2. How can I tell the difference between a pothos plant and a vining Philodendron?
The two are very similar, but philodendron leaves tend be pointier at the end. The sheathes that new leaves emerge from separate from the stem in Philodendrons, so they’ll eventually shrivel and fall off of the plant. Sheaths on pothos plants remain attached to the stem. I would not recommend trying to remove them. The aerial roots on pothos plants also tend to be thicker than those on vining Philodendrons.
3. How can I get rid of pests without using harsh chemicals?
I personally have nothing against commercial means of pest control, but some don’t like the idea of using harsh chemicals on their houseplants.
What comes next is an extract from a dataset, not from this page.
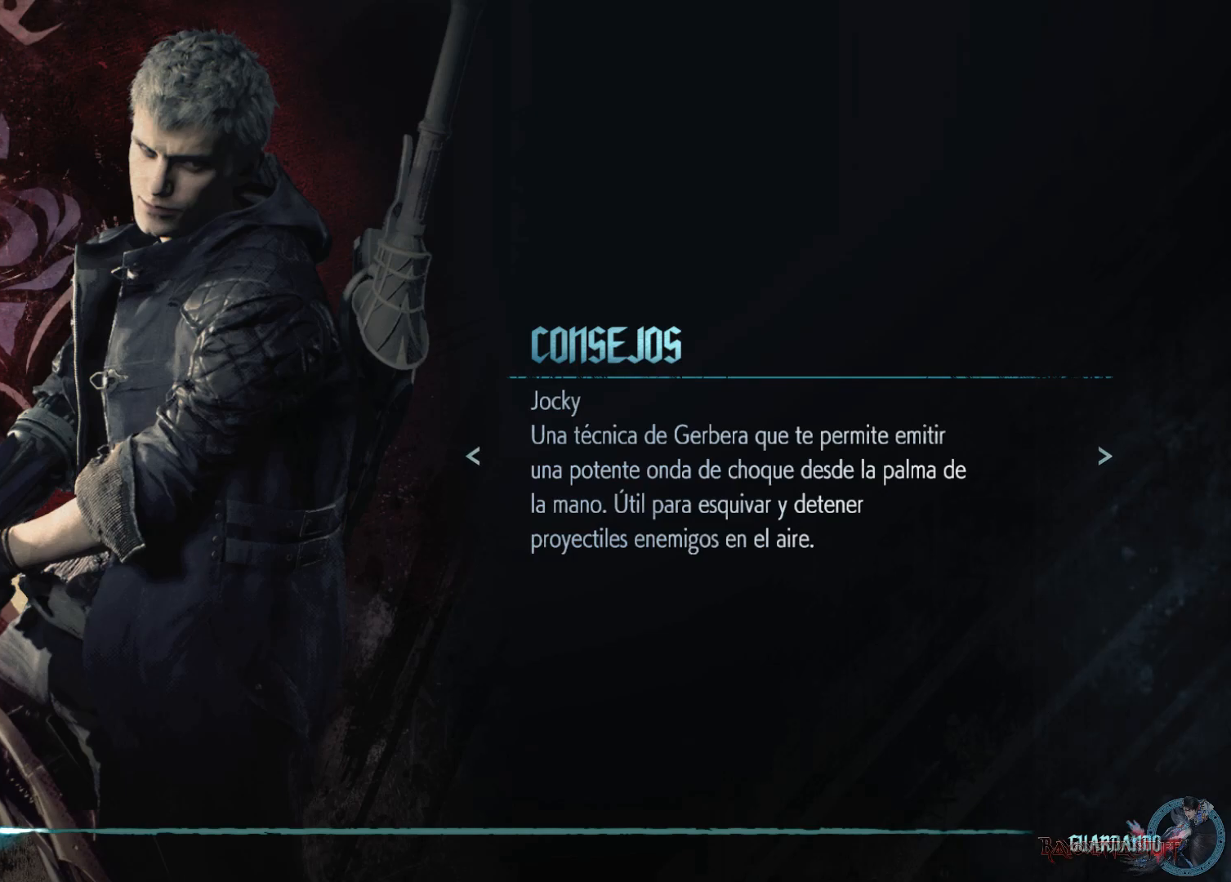
{"buttons": [], "left_stick": "center", "right_stick": "center", "events": []}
Most pests can be dealt with using a mix of dish soap and water, which can be sprayed on plant leaves. That being said, make sure that you do your due diligence on whether your plant can withstand that treatment. Of course, there are still chemicals in dish soap, but it’s a lot more accessible and significantly less intimidating than some commercial means of pest control. If you don’t feel comfortable with using something synthetic like that, you can try neem oil in a spray by mixing it with water. A small minority of indoor gardeners actually introduce beneficial insects into their homes, but I’d imagine most would find it somewhat unsavoury to have insects flying around their homes. It’s just an option if you don’t mind the idea of having ladybugs indoors, after all, it is the option which involves the least chemicals.
4. How do self-watering pots work?
Self-watering pots have a small reservoir of water at the bottom that the bottom of the soil is exposed to. This means that the soil at the bottom of the pot can wick water upwards, keeping the soil moist until the reservoir is almost empty.
5. Do I need potting soil, or can I just use garden soil?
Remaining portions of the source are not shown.